Stored data entries
========================

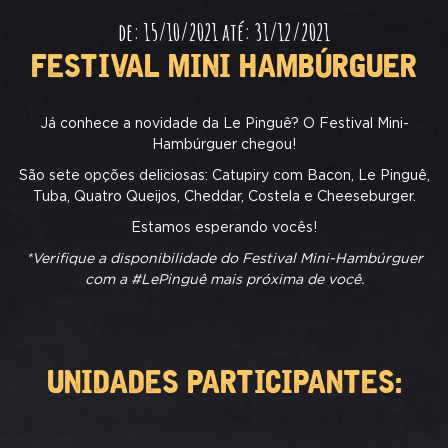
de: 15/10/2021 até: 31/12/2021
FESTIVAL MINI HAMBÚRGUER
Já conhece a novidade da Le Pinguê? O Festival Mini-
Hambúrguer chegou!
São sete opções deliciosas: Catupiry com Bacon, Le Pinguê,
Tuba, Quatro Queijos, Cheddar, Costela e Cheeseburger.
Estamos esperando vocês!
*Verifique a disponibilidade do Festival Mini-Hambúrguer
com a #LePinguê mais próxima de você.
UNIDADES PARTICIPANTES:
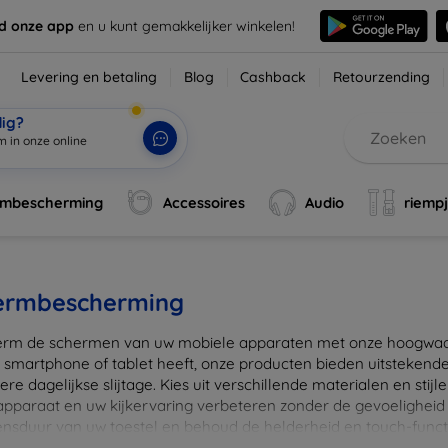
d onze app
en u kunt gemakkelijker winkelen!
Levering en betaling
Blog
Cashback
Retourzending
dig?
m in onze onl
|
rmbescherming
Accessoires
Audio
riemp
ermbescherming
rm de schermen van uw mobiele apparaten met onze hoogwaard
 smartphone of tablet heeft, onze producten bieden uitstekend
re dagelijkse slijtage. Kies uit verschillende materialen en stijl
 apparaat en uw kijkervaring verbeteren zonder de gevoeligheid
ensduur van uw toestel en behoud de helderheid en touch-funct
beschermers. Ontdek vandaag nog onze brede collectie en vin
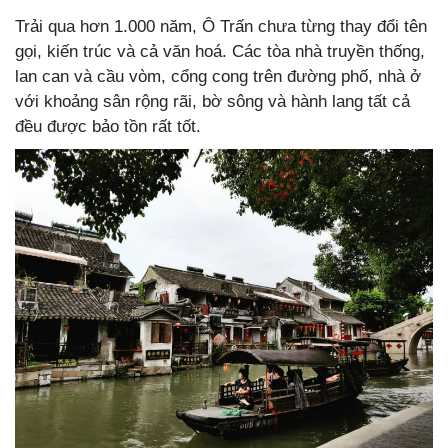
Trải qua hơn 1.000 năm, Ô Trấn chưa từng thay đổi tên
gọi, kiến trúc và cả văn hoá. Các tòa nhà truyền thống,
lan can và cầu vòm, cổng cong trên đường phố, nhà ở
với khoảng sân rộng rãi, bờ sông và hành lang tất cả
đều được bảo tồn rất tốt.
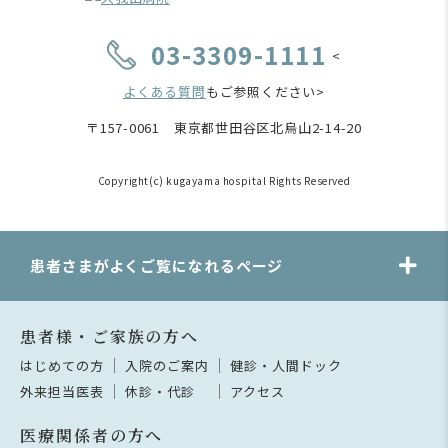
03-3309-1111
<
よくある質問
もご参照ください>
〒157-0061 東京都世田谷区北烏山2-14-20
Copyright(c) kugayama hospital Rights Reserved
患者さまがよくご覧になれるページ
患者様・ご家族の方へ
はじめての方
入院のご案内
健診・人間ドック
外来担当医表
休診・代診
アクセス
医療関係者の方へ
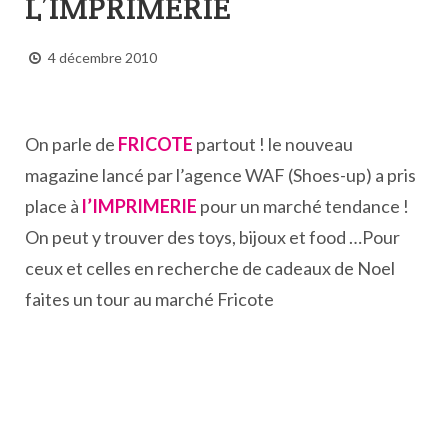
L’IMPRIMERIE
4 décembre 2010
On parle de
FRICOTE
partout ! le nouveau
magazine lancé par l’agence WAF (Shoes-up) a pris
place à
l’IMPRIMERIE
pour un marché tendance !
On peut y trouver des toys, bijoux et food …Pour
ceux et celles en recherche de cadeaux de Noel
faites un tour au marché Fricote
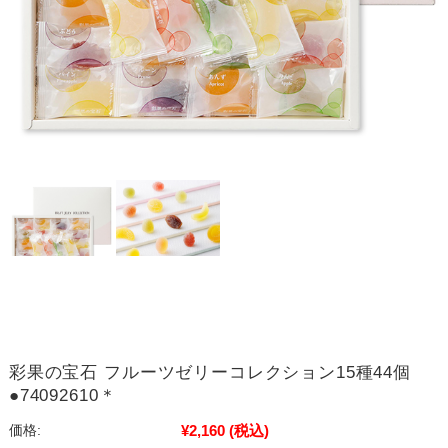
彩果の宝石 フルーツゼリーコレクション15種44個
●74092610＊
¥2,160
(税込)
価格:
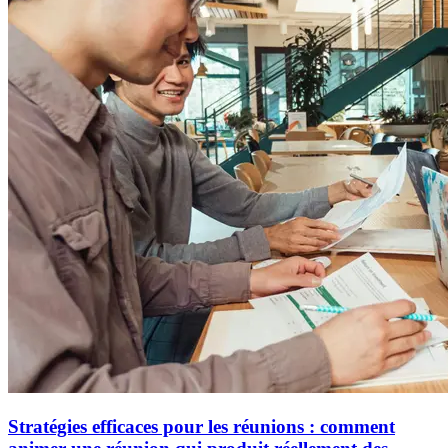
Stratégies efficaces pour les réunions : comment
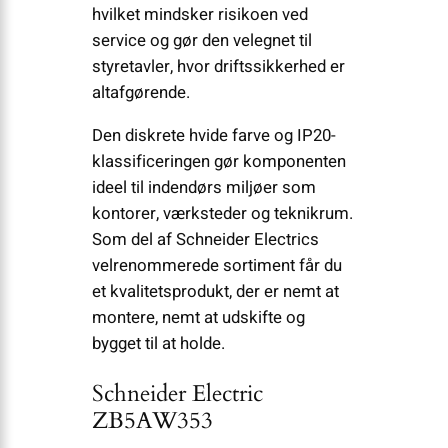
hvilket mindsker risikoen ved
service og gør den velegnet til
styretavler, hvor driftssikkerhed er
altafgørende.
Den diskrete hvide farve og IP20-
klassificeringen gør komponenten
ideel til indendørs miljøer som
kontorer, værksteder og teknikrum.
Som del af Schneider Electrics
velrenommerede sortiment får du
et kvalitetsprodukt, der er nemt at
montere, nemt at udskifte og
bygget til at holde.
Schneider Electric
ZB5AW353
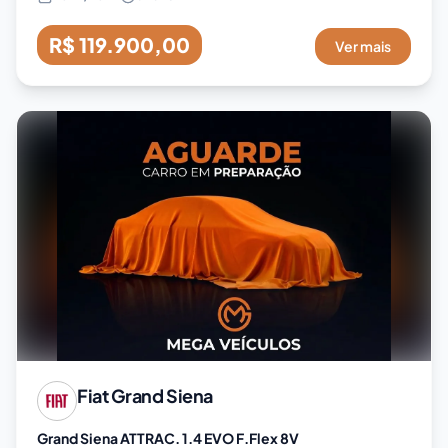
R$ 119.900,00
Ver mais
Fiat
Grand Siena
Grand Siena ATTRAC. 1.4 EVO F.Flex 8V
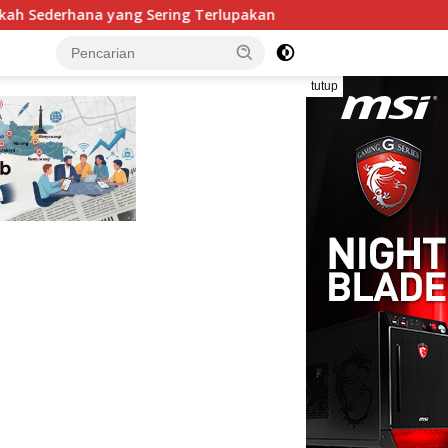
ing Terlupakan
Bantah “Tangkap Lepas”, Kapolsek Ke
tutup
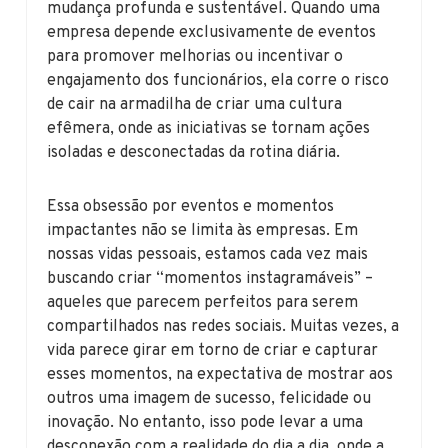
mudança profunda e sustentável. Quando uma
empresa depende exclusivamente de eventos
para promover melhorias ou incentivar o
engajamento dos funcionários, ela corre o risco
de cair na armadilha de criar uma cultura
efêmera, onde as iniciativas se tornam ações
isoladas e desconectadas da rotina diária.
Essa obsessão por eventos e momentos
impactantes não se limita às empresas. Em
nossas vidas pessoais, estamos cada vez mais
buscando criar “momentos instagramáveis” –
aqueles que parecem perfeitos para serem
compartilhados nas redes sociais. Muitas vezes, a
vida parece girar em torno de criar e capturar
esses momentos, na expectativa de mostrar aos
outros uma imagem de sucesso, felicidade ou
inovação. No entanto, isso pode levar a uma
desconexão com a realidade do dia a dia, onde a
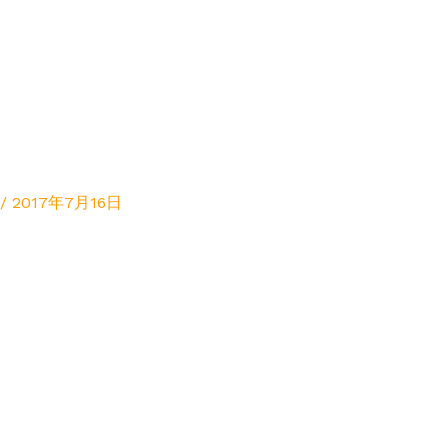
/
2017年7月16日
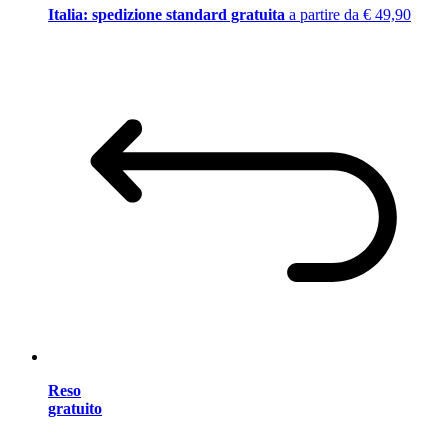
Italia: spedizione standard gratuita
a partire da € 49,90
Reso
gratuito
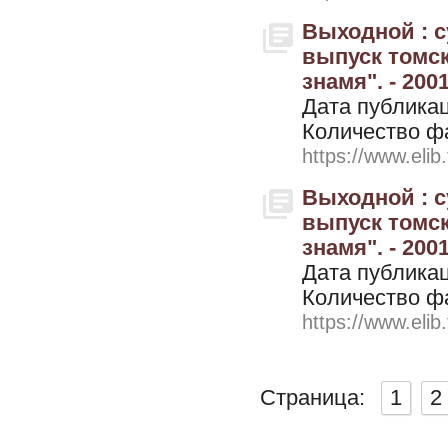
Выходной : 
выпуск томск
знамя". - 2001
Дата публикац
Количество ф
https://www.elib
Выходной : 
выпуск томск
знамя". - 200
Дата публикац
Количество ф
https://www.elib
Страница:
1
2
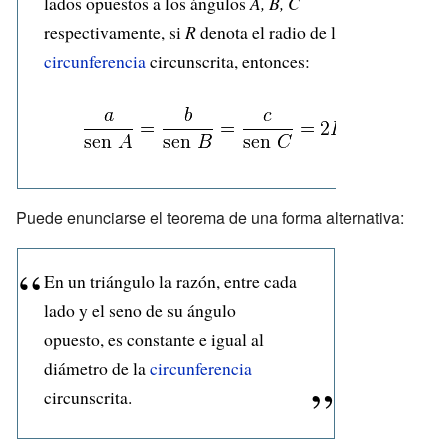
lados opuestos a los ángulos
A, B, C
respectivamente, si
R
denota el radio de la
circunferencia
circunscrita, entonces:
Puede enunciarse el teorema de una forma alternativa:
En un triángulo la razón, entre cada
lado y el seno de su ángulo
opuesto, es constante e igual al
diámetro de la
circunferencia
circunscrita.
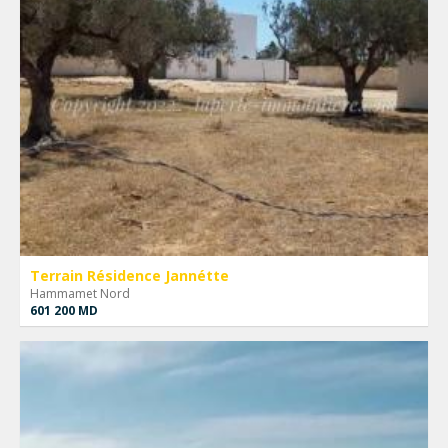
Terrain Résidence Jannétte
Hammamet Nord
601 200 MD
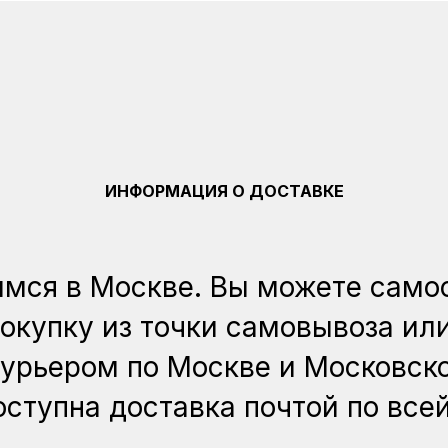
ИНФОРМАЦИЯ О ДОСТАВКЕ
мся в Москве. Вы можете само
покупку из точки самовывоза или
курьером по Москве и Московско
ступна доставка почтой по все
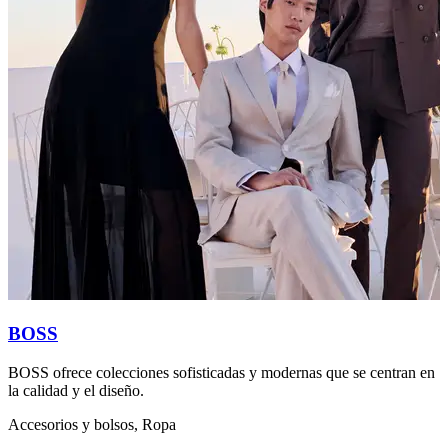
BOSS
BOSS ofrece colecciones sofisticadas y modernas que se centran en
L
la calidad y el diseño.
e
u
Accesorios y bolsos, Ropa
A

========================

* [To-do item] Rewrite the rows above with "circunferencia" swapped for "círculo" wherever it appears, keeping every other line unchanged. Leave the pictures out.

* [Written answer]
de: 15/10/2021 até: 31/12/2021
FESTIVAL MINI HAMBÚRGUER
Já conhece a novidade da Le Pinguê? O Festival Mini-
Hambúrguer chegou!
São sete opções deliciosas: Catupiry com Bacon, Le Pinguê,
Tuba, Quatro Queijos, Cheddar, Costela e Cheeseburger.
Estamos esperando vocês!
*Verifique a disponibilidade do Festival Mini-Hambúrguer
com a #LePinguê mais próxima de você.
UNIDADES PARTICIPANTES:
d onze app
en u kunt gemakkelijker winkelen!
Levering en betaling
Blog
Cashback
Retourzending
dig?
m in onze onl
|
rmbescherming
Accessoires
Audio
riemp
ermbescherming
rm de schermen van uw mobiele apparaten met onze hoogwaard
 smartphone of tablet heeft, onze producten bieden uitstekend
re dagelijkse slijtage. Kies uit verschillende materialen en stijl
 apparaat en uw kijkervaring verbeteren zonder de gevoeligheid
ensduur van uw toestel en behoud de helderheid en touch-funct
beschermers. Ontdek vandaag nog onze brede collectie en vin
Trải qua hơn 1.000 năm, Ô Trấn chưa từng thay đổi tên
gọi, kiến trúc và cả văn hoá. Các tòa nhà truyền thống,
lan can và cầu vòm, cổng cong trên đường phố, nhà ở
với khoảng sân rộng rãi, bờ sông và hành lang tất cả
đều được bảo tồn rất tốt.
03-3309-1111
<
よくある質問
もご参照ください>
〒157-0061 東京都世田谷区北烏山2-14-20
Copyright(c) kugayama hospital Rights Reserved
患者さまがよくご覧になれるページ
患者様・ご家族の方へ
はじめての方
入院のご案内
健診・人間ドック
外来担当医表
休診・代診
アクセス
医療関係者の方へ
L’IMPRIMERIE
4 décembre 2010
On parle de
FRICOTE
partout ! le nouveau
magazine lancé par l’agence WAF (Shoes-up) a pris
place à
l’IMPRIMERIE
pour un marché tendance !
On peut y trouver des toys, bijoux et food …Pour
ceux et celles en recherche de cadeaux de Noel
faites un tour au marché Fricote
彩果の宝石 フルーツゼリーコレクション15種44個
●74092610＊
¥2,160
(税込)
価格:
Stratégies efficaces pour les réunions : comment
hvilket mindsker risikoen ved
service og gør den velegnet til
styretavler, hvor driftssikkerhed er
altafgørende.
Den diskrete hvide farve og IP20-
klassificeringen gør komponenten
ideel til indendørs miljøer som
kontorer, værksteder og teknikrum.
Som del af Schneider Electrics
velrenommerede sortiment får du
et kvalitetsprodukt, der er nemt at
montere, nemt at udskifte og
bygget til at holde.
Schneider Electric
ZB5AW353
R$ 119.900,00
Ver mais
Fiat
Grand Siena
Grand Siena ATTRAC. 1.4 EVO F.Flex 8V
ing Terlupakan
Bantah “Tangkap Lepas”, Kapolsek Ke
tutup
mudança profunda e sustentável. Quando uma
empresa depende exclusivamente de eventos
para promover melhorias ou incentivar o
engajamento dos funcionários, ela corre o risco
de cair na armadilha de criar uma cultura
efêmera, onde as iniciativas se tornam ações
isoladas e desconectadas da rotina diária.
Essa obsessão por eventos e momentos
impactantes não se limita às empresas. Em
nossas vidas pessoais, estamos cada vez mais
buscando criar “momentos instagramáveis” –
aqueles que parecem perfeitos para serem
compartilhados nas redes sociais. Muitas vezes, a
vida parece girar em torno de criar e capturar
esses momentos, na expectativa de mostrar aos
outros uma imagem de sucesso, felicidade ou
inovação. No entanto, isso pode levar a uma
desconexão com a realidade do dia a dia, onde a
/
2017年7月16日
Italia: spedizione standard gratuita
a partire da € 49,90
Reso
gratuito
Выходной : 
выпуск томск
знамя". - 2001
Дата публикац
Количество ф
https://www.elib
Выходной : 
выпуск томск
знамя". - 200
Дата публикац
Количество ф
https://www.elib
Страница:
1
2
lados opuestos a los ángulos
A, B, C
respectivamente, si
R
denota el radio de la
círculo
circunscrita, entonces:
Puede enunciarse el teorema de una forma alternativa:
En un triángulo la razón, entre cada
lado y el seno de su ángulo
opuesto, es constante e igual al
diámetro de la
círculo
circunscrita.
Terrain Résidence Jannétte
Hammamet Nord
601 200 MD
ИНФОРМАЦИЯ О ДОСТАВКЕ
мся в Москве. Вы можете само
покупку из точки самовывоза или
курьером по Москве и Московско
ступна доставка почтой по все
BOSS
BOSS ofrece colecciones sofisticadas y modernas que se centran en
L
la calidad y el diseño.
e
u
Accesorios y bolsos, Ropa
A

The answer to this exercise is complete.